Des New Yorkers liebstes Kind

Schon wieder eine Reise in die Stadt, die niemals schläft. Nachdem uns erst kürzlich Ulrike dorthin entführt hat, um uns die neuen Honoré des Prés-Düftchen I love Carottes, Vamp in NY und Love Coco vorzustellen, geht unsere Duftreise heute wieder über den großen Teich. Allerdings nicht mit dem französischen Ökoduftlabel, sondern mit einer einheimischen Parfumschmiede: Bond No. 9. Ansässig in der gleichnamigen Bond Street mit der Hausnummer (na, ratet mal!) 9 im New Yorker Stadtteil Noho. Nein, das ist kein Schreibfehler; Noho ist das Gegenstück zu Soho, dem bekannten Szeneviertel Manhattans, und bedeutet North of Houston Street (im Gegensatz zu Soho ? South of Houston Street). Das bringt mich persönlich jetzt orientierungsmäßig nicht so wirklich weiter, da ich keinen Schimmer habe, wo denn jetzt genau die besagte Houston Street auf der Manhattanschen Insel zu finden ist, aber dafür gibt es ja das gute alte Internet. Aha, zwischen Greenwich Village und East Village im Süden Manhattans befindet sich der kleine Stadtteil Noho mitsamt der Bond Street und der Hausnummer 9.

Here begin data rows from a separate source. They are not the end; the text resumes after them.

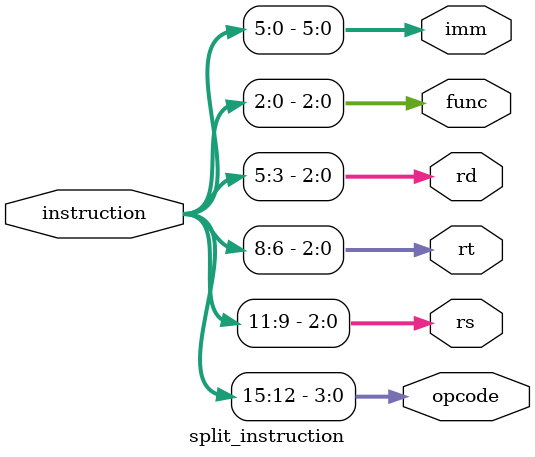
<source format=v>
module split_instruction(opcode, rs, rt, rd, func, imm, instruction);

output [3:0] opcode;
output [2:0] rs, rt, rd, func;
output [5:0] imm;
input [15:0] instruction;

// first determiine opcode
and opcode0(opcode[3], instruction[15], 1'b1);
and opcode1(opcode[2], instruction[14], 1'b1);
and opcode2(opcode[1], instruction[13], 1'b1);
and opcode3(opcode[0], instruction[12], 1'b1);

// determine rs
and rs0(rs[2], instruction[11], 1'b1);
and rs1(rs[1], instruction[10], 1'b1);
and rs2(rs[0], instruction[9], 1'b1);

// determine rt
and rt0(rt[2], instruction[8], 1'b1);
and rt1(rt[1], instruction[7], 1'b1);
and rt2(rt[0], instruction[6], 1'b1);

// determine rd
and rd0(rd[2], instruction[5], 1'b1);
and rd1(rd[1], instruction[4], 1'b1);
and rd2(rd[0], instruction[3], 1'b1);

// determine func
and func0(func[2], instruction[2], 1'b1);
and func1(func[1], instruction[1], 1'b1);
and func2(func[0], instruction[0], 1'b1);

// determine imm
and imm0(imm[5], instruction[5], 1'b1);
and imm1(imm[4], instruction[4], 1'b1);
and imm2(imm[3], instruction[3], 1'b1);
and imm3(imm[2], instruction[2], 1'b1);
and imm4(imm[1], instruction[1], 1'b1);
and imm5(imm[0], instruction[0], 1'b1);


endmodule
</source>
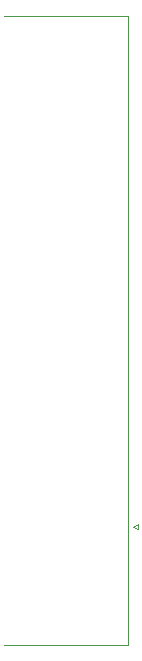
<source format=gbr>
%TF.GenerationSoftware,KiCad,Pcbnew,8.0.4*%
%TF.CreationDate,2025-01-16T17:17:22-06:00*%
%TF.ProjectId,KiCad-Pi-Pico,4b694361-642d-4506-992d-5069636f2e6b,1.0*%
%TF.SameCoordinates,Original*%
%TF.FileFunction,Legend,Bot*%
%TF.FilePolarity,Positive*%
%FSLAX46Y46*%
G04 Gerber Fmt 4.6, Leading zero omitted, Abs format (unit mm)*
G04 Created by KiCad (PCBNEW 8.0.4) date 2025-01-16 17:17:22*
%MOMM*%
%LPD*%
G01*
G04 APERTURE LIST*
%ADD10C,0.120000*%
G04 APERTURE END LIST*
D10*
%TO.C,J1*%
X95285331Y-73395000D02*
X105765331Y-73395000D01*
X105765331Y-73395000D02*
X105765331Y-126615000D01*
X105765331Y-126615000D02*
X95285331Y-126615000D01*
X106226656Y-116625000D02*
X106659669Y-116375000D01*
X106659669Y-116375000D02*
X106659669Y-116875000D01*
X106659669Y-116875000D02*
X106226656Y-116625000D01*
%TD*%
M02*

</source>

Bond No. 9 hat sich gänzlich der Metropole am Hudson River verschrieben. Die gesamte Duftkollektion ist den Stadtteilen New Yorks, den Vierteln Manhattans, besonderen Lokalitäten oder den Stränden auf Long Island gewidmet, an denen der gestresste (und meist gut betuchte) Großstädter Ruhe und Erholung abseits des hektischen Alltags finden kann. Eine ganze Riege eben dieser Bond-Düfte hat in den letzten Wochen das ALzD-Sortiment geentert. Daher gilt: allerhöchste Rezensions-Eisenbahn!!

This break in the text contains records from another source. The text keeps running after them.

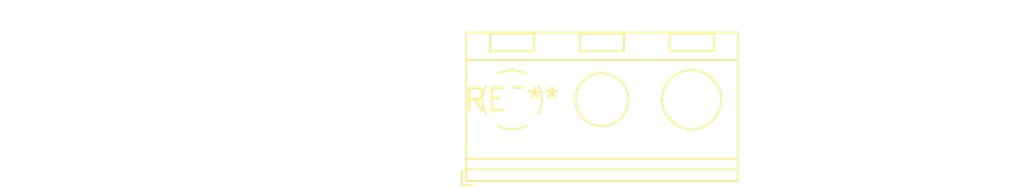
<source format=kicad_pcb>
(kicad_pcb (version 20240108) (generator pcbnew)

  (general
    (thickness 1.6)
  )

  (paper "A4")
  (layers
    (0 "F.Cu" signal)
    (31 "B.Cu" signal)
    (32 "B.Adhes" user "B.Adhesive")
    (33 "F.Adhes" user "F.Adhesive")
    (34 "B.Paste" user)
    (35 "F.Paste" user)
    (36 "B.SilkS" user "B.Silkscreen")
    (37 "F.SilkS" user "F.Silkscreen")
    (38 "B.Mask" user)
    (39 "F.Mask" user)
    (40 "Dwgs.User" user "User.Drawings")
    (41 "Cmts.User" user "User.Comments")
    (42 "Eco1.User" user "User.Eco1")
    (43 "Eco2.User" user "User.Eco2")
    (44 "Edge.Cuts" user)
    (45 "Margin" user)
    (46 "B.CrtYd" user "B.Courtyard")
    (47 "F.CrtYd" user "F.Courtyard")
    (48 "B.Fab" user)
    (49 "F.Fab" user)
    (50 "User.1" user)
    (51 "User.2" user)
    (52 "User.3" user)
    (53 "User.4" user)
    (54 "User.5" user)
    (55 "User.6" user)
    (56 "User.7" user)
    (57 "User.8" user)
    (58 "User.9" user)
  )

  (setup
    (pad_to_mask_clearance 0)
    (pcbplotparams
      (layerselection 0x00010fc_ffffffff)
      (plot_on_all_layers_selection 0x0000000_00000000)
      (disableapertmacros false)
      (usegerberextensions false)
      (usegerberattributes false)
      (usegerberadvancedattributes false)
      (creategerberjobfile false)
      (dashed_line_dash_ratio 12.000000)
      (dashed_line_gap_ratio 3.000000)
      (svgprecision 4)
      (plotframeref false)
      (viasonmask false)
      (mode 1)
      (useauxorigin false)
      (hpglpennumber 1)
      (hpglpenspeed 20)
      (hpglpendiameter 15.000000)
      (dxfpolygonmode false)
      (dxfimperialunits false)
      (dxfusepcbnewfont false)
      (psnegative false)
      (psa4output false)
      (plotreference false)
      (plotvalue false)
      (plotinvisibletext false)
      (sketchpadsonfab false)
      (subtractmaskfromsilk false)
      (outputformat 1)
      (mirror false)
      (drillshape 1)
      (scaleselection 1)
      (outputdirectory "")
    )
  )

  (net 0 "")

  (footprint "TerminalBlock_RND_205-00241_1x02_P10.16mm_Horizontal" (layer "F.Cu") (at 0 0))

)

</source>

Wir widmen uns heute dem Duft So New York. Laut Herstellerseite ist das Eau de Parfum „a whiff of New York’s consuming passion above-all-else for chocolate desserts and frothy lattes“ – grob gesagt: des New Yorkers Liebling ist eine ordentlich aufgeschäumte Latte Macchiato und dazu ein leeeeecker Schokodessert. Dabei muss ich (und ihr bestimmt auch) sofort an eines denken: Starbucks. Mittlerweile kennt hier ja wirklich jeder die amerikanische Kaffeekette, deren neue Filialen allerorts wie Pilze aus dem Boden sprießen und in deren Sortiment allerlei klebrig-süße Kaffeevariationen (gerne auch mal mit einer schönen Portion Sahne getoppt, um die Kalorienzufuhr auch auf amerikanischem Standard zu halten) mit ellenlangen unaussprechlichen Namen zu finden sind. Genau so eine, vor Karamell-, Vanille- oder Toffeesüße (weiß der Himmel zwischen wie vielen verschiedene Sirupsorten dort mittlerweile zu wählen ist) triefende Latte Macchiato kommt mir spontan in den Sinn, wenn ich den Bondschen Duftslogan lese. Förmlich sehe, rieche ich auch schon das sogenannte Schokodessert, einen dampfenden, da noch warmen lecker-süßen schoko-schoko-schokoladigen Brownie. Himmlisch-köstlich! Und das nicht nur für den Augenblick, denn eine bleibende Erinnerung setzt sich noch im Moment des Hinunterschluckens sofort und für immer auf den Hüften fest. Mmmh, akute Schokogelüste überkommen mich! In solchen Momenten verfluche ich mich selbst immer ein wenig, habe ich doch aufgrund meiner ach so vernünftigen Einkauftaktik („Kaufe keine Süßigkeiten, denn die stopfst Du Dir ohnehin nur im Unverstand rein!“) eigentlich nie Schokolade im Haus und auch sonst keine Süßigkeiten. Normalerweise vermisse ich da auch nichts. Nur blöd, wenn einen dann doch mal der Schokojieper packt; und sei es nur alle Jubeljahre…. Doch zurück zu besagtem Duft und der Kaffeekette, deren Namen übrigens in Anlehnung an eine Figur aus dem Roman Moby Dick gewählt wurde.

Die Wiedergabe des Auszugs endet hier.